Zvi was hospitalized at Buchenwald, and released about two weeks later. In June 1945, he travelled with a group of "Buchenwald Boys" to Écouis, and from there was transferred to another children's home near Paris. In 1947, Zvi left the home and joined the "Poaeli Zion" Hachshara (pioneer training scheme) in southern France, in preparation for his immigration to Eretz Israel (Mandatory Palestine). After a few months, he was sent to a Haganah course in Marseille. He worked with the Aliyah Bet personnel, and immigrated to Eretz Israel in February 1948. He joined the youth group at Kibbutz Ramat Hakovesh and fought with them in the War of Independence. In 1949, he was one of the founders of Kibbutz Malkiyah on the Lebanese border. Zvi married Naomi, a Holocaust survivor from Lodz, and they had four boys. Their son Nitzan, an IDF soldier, was killed in a training accident in 1984.
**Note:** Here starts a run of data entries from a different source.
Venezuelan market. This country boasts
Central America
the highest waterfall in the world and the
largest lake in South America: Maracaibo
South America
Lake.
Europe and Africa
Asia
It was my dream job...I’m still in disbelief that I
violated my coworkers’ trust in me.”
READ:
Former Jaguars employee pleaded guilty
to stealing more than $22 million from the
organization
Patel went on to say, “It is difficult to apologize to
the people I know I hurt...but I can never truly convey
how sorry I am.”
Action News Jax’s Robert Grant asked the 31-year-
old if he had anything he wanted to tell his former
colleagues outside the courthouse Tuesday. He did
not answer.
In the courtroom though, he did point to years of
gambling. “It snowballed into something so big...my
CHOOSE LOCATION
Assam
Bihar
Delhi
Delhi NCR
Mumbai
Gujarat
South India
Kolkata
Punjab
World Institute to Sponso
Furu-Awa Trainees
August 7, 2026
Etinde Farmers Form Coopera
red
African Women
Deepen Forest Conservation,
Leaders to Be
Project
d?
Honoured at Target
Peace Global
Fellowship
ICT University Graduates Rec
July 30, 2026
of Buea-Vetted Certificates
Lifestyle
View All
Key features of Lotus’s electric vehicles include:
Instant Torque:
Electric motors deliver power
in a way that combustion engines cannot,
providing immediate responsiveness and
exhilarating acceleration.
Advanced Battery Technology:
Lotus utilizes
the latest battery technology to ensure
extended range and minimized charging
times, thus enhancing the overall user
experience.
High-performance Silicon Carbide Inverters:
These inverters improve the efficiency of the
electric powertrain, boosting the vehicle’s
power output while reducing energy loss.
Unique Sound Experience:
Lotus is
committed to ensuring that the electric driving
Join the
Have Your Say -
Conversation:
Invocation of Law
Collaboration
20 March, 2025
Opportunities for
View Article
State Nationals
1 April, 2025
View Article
In the memoirs he penned together with his wife Naomi, entitled "NItzanim Al Hakraim" (2006), Zvi wrote:

I never thought about writing down my story.  It was a story "in shreds"…. What burst out of me could not be put into words because the words so urgently needed were not available.  Since then, I gradually found the words to express part of what was within me. … Today I know that the words still don't exist to describe those things.  I think that the things that were beyond the capacity to absorb and comprehend were relegated behind a barrier.  The lack of available words preserved the inmate's strength.  I remember – when liberation came, the first emotion was sadness.  Everything started to sink in.  I realized that I was alone.  I wanted to translate the sadness into words, but I couldn't.  The yearnings that found no words just expanded the sadness… The words buried deep within me couldn't relate to the words I used to fit in to my new life… Inside me a struggle always raged, between the desire to remember, and the things that had accumulated and been suppressed, thus enabling me to continue my new life.

In 2000, Zvi Unger submitted Pages of Testimony to Yad Vashem in memory of his parents Chaim and Breindel, and his siblings Chana, Fela, Akiva, Shlomo, Leah, Moshe, Gitel and Zlatka, who were murdered in the Holocaust.  In 2008 Zvi was a torchlighter at the State Opening Ceremony of Holocaust Martyrs' and Heroes' Remembrance Day at Yad Vashem.